NACON Connect 2026 Becomes a Crucial Check-In
All of this now hangs over NACON Connect 2026. The digital showcase is scheduled for March 4, 2026, at 11:00 a.m. PST / 2:00 p.m. EST / 8:00 p.m. CET, with streams planned on NACON’s official YouTube and Twitch channels.
Earlier this week, Nacon announced NACON Connect 2026, a March 4 digital showcase focused on upcoming games and accessories. NACON confirmed that Cthulhu: The Cosmic Abyss, The Mound, Edge Of Memories, and Endurance Motorsport Series would all appear, with a promise of new trailers, gameplay segments, and a few unannounced projects. There was also a brief nod to what is next for its controller and accessory lineup.
After today’s insolvency filing, that same event takes on a sharper tone. It is still a place to see trailers and new footage, but it also becomes a public signal of how Nacon wants to present its slate while it works through restructuring with the court.
We will all be watching for hints. If the show runs as planned, with the same mix of titles already announced and no obvious gaps, it suggests that development and accessories work are still moving forward for now. If certain projects are missing, pushed to a smaller role, or quietly skipped over, those gaps will raise questions about how far the continuation plan might reach.
Either way, NACON Connect now works as both a marketing beat and a status update on how Nacon presents its catalogue while lawyers and creditors are involved behind the scenes.
Next Steps for Nacon and Bigben
For Nacon, the next formal milestone is the early March court hearing. That decision will determine whether judicial reorganisation opens, how long the observation period will run, and what shape the continuation plan needs to take.

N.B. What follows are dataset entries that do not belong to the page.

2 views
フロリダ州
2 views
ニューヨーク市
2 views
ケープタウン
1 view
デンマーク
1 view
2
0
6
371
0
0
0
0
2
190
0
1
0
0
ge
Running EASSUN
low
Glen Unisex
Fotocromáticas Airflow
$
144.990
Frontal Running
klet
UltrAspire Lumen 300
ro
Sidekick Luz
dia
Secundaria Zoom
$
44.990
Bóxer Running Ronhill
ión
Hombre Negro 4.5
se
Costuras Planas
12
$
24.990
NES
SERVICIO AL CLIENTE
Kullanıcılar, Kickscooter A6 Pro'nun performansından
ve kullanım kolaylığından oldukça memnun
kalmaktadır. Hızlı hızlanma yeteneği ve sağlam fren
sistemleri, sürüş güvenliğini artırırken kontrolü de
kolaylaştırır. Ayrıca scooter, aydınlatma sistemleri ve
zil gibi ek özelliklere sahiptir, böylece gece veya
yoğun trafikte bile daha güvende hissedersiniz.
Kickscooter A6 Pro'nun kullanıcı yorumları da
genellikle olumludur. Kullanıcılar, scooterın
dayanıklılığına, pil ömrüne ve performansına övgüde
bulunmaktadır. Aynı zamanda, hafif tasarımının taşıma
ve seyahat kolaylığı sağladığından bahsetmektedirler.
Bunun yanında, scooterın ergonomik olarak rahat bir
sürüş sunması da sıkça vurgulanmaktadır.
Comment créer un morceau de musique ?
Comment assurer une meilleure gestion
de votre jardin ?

On Bigben’s side, the group is still working through its own options after the refinancing plan fell apart. In its previous communication, Bigben said it was looking at asking bondholders to accept a deferral of the partial repayment date and examining French procedures that allow debt restructuring under court supervision. Those choices will matter for Nacon because of the tight link between Bigben’s bonds and Nacon’s shares.
In the background, this fits into a wider story around mid-size European publishers and accessory makers. Groups that sit between the largest global publishers and small indie outfits often rely on a mix of bonds, bank credit, and listed shares to support acquisitions, internal development, and hardware lines. When that mix breaks, it does not only affect investors. It can also shrink the room for new games, accessories, and studio support across the group.
For now, the key is to watch both the court calendar and the showcase calendar. The court will decide how Nacon’s debts are handled. NACON Connect 2026 will show how the company wants you to see its future catalogue. The earlier bond refinancing analysis and the NACON Connect announcement already set the stage. This latest development is the point where the financial pressure reaches Nacon itself.